[Data extracted from a collection]
··········

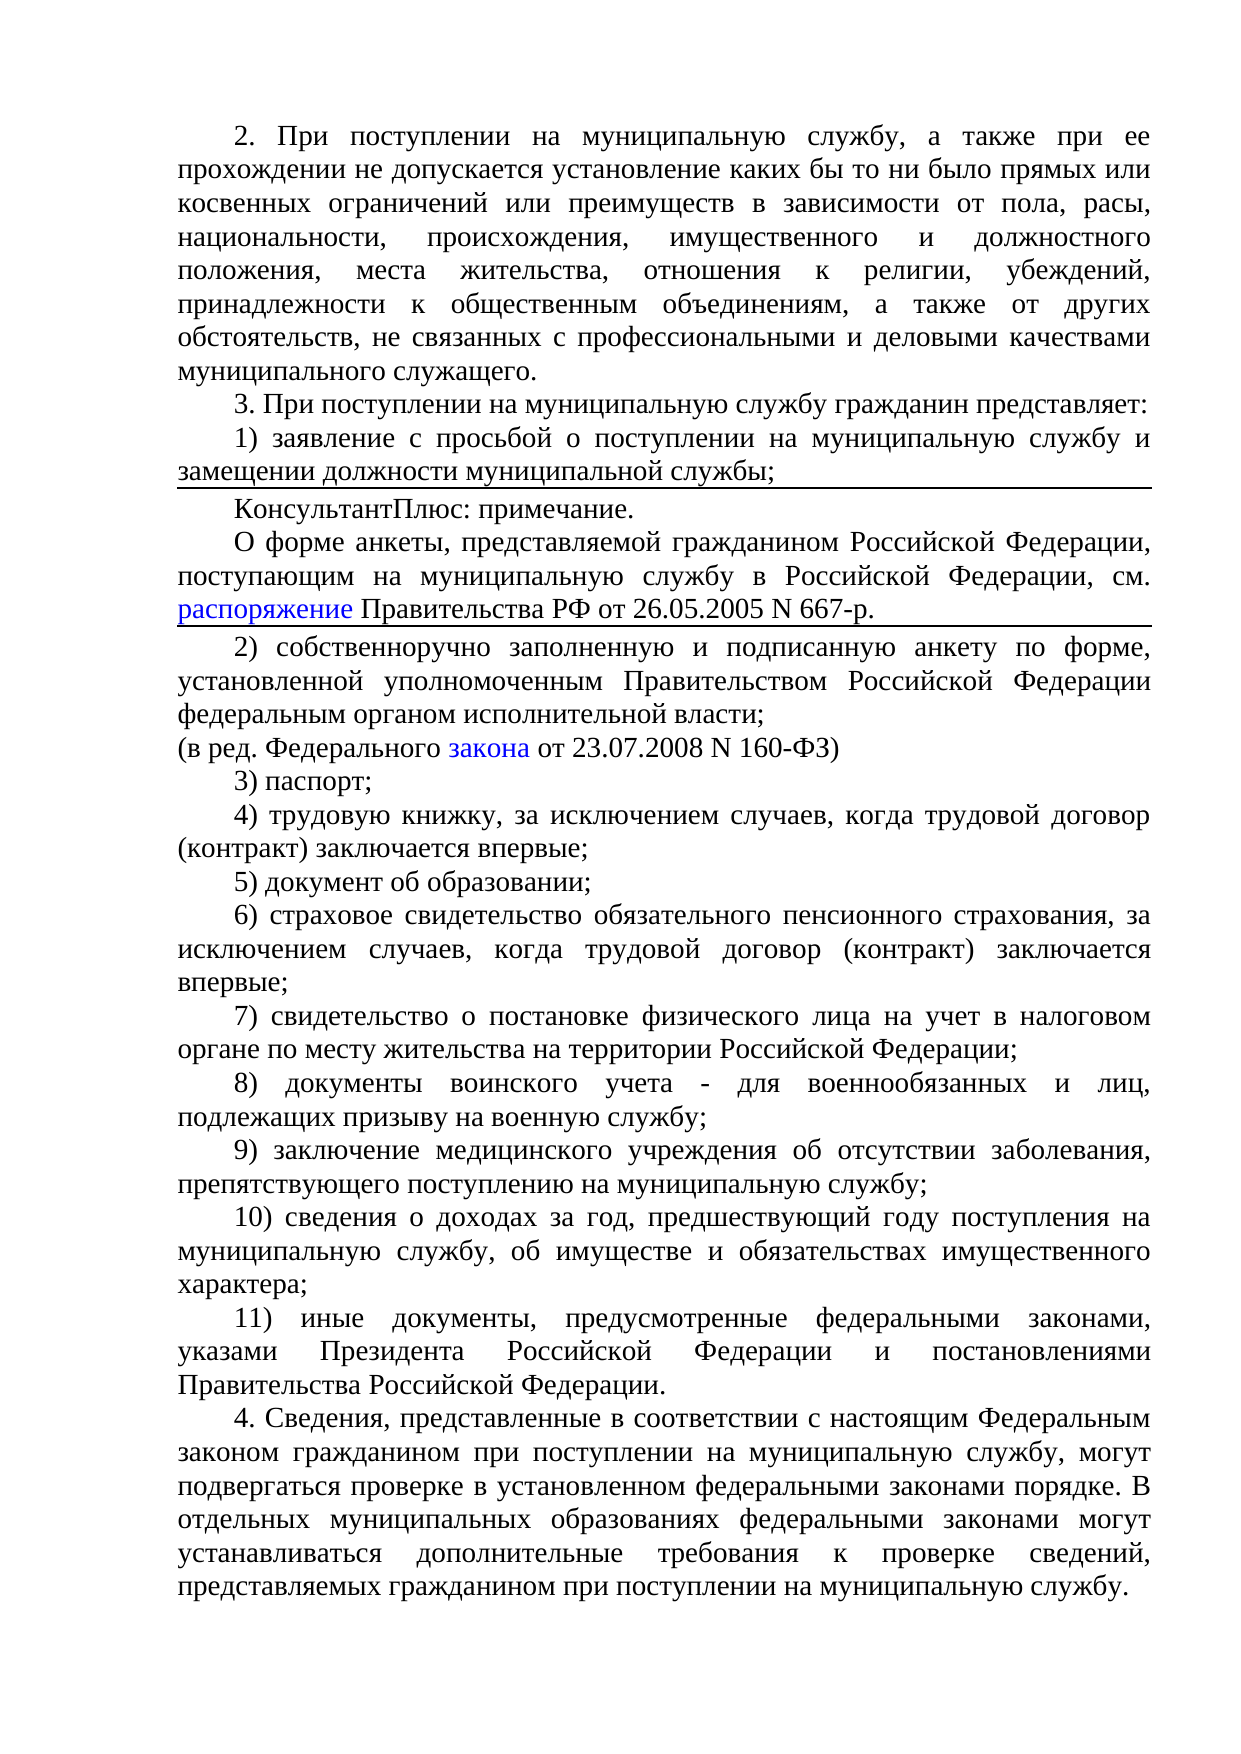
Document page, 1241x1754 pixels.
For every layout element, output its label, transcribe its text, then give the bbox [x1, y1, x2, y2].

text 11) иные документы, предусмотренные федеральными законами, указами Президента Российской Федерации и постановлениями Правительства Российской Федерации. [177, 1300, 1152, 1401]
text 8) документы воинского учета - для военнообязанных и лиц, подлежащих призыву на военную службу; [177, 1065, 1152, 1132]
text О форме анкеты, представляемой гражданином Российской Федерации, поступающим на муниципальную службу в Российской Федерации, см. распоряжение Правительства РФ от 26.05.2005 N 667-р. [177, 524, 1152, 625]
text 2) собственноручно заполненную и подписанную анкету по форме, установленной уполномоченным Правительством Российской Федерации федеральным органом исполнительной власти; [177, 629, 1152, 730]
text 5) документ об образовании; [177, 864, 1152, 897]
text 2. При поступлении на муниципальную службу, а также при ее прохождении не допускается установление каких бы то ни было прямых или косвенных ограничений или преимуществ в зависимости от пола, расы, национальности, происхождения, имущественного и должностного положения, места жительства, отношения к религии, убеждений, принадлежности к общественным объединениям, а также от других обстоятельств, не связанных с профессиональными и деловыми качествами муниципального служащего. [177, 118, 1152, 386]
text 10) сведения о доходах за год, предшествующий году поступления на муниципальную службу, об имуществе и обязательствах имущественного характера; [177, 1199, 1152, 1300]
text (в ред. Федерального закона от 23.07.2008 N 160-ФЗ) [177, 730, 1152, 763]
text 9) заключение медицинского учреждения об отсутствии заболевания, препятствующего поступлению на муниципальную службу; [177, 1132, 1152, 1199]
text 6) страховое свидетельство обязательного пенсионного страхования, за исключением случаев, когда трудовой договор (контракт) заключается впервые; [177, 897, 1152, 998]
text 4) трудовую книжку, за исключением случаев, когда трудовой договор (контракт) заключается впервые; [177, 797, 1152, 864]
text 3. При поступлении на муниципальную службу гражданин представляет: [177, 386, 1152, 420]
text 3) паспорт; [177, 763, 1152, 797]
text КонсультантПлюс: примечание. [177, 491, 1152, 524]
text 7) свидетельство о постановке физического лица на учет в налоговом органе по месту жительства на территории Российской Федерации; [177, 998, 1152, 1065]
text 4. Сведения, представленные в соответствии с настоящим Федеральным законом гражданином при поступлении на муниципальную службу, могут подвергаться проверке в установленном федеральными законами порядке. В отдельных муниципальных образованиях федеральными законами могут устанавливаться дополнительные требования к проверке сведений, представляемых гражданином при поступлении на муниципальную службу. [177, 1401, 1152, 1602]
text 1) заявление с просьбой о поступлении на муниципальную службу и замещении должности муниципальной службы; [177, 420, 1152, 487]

··········

- WHAT THE EXERCISE ASKS
Work out how many lines in this data contain "заключается". Only that number should be given.

- RESULT OF THIS EXERCISE
2